__Task directions__. The answer should contain all of the data, retyped without any alteration.

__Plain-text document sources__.

== == ==

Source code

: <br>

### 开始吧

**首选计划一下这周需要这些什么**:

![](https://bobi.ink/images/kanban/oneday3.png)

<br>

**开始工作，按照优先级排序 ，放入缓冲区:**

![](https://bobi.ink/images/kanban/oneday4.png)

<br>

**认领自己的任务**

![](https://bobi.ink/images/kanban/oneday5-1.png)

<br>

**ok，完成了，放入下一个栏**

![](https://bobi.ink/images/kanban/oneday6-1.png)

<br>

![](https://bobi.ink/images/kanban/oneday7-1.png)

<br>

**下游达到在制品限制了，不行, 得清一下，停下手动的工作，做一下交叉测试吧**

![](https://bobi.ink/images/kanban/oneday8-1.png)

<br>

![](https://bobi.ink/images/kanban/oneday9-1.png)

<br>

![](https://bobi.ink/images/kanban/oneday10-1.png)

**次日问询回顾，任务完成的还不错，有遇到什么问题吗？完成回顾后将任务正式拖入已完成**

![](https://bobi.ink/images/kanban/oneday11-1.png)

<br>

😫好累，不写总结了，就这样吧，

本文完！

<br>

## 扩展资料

== == ==

__Answer section__.
Source code

: <br>

### 开始吧

**首选计划一下这周需要这些什么**:

![](https://bobi.ink/images/kanban/oneday3.png)

<br>

**开始工作，按照优先级排序 ，放入缓冲区:**

![](https://bobi.ink/images/kanban/oneday4.png)

<br>

**认领自己的任务**

![](https://bobi.ink/images/kanban/oneday5-1.png)

<br>

**ok，完成了，放入下一个栏**

![](https://bobi.ink/images/kanban/oneday6-1.png)

<br>

![](https://bobi.ink/images/kanban/oneday7-1.png)

<br>

**下游达到在制品限制了，不行, 得清一下，停下手动的工作，做一下交叉测试吧**

![](https://bobi.ink/images/kanban/oneday8-1.png)

<br>

![](https://bobi.ink/images/kanban/oneday9-1.png)

<br>

![](https://bobi.ink/images/kanban/oneday10-1.png)

**次日问询回顾，任务完成的还不错，有遇到什么问题吗？完成回顾后将任务正式拖入已完成**

![](https://bobi.ink/images/kanban/oneday11-1.png)

<br>

😫好累，不写总结了，就这样吧，

本文完！

<br>

## 扩展资料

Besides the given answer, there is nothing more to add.